- Directive
Gather every line in the records below that contains the word "Nature". Only matches with the same capitalization count.

- Listed records
▬▬▬▬▬▬
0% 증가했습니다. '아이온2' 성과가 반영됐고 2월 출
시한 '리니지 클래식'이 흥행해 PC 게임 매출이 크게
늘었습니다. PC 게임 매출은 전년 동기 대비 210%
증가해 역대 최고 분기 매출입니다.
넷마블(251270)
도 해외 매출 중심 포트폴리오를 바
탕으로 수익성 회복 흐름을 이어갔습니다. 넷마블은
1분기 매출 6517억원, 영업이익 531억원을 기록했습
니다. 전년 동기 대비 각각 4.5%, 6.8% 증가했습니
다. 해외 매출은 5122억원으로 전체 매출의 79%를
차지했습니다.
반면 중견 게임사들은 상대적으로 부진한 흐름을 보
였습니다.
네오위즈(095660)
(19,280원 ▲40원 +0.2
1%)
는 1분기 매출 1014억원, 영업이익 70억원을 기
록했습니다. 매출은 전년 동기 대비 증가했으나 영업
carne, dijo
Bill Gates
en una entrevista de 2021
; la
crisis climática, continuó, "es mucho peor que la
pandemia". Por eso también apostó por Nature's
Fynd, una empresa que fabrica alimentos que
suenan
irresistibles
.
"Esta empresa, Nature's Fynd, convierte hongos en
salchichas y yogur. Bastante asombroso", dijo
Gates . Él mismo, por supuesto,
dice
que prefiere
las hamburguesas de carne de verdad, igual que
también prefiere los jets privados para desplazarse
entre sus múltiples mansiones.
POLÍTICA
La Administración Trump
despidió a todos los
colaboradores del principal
▬▬▬▬▬▬
- Output for this exercise
pandemia". Por eso también apostó por Nature's
"Esta empresa, Nature's Fynd, convierte hongos en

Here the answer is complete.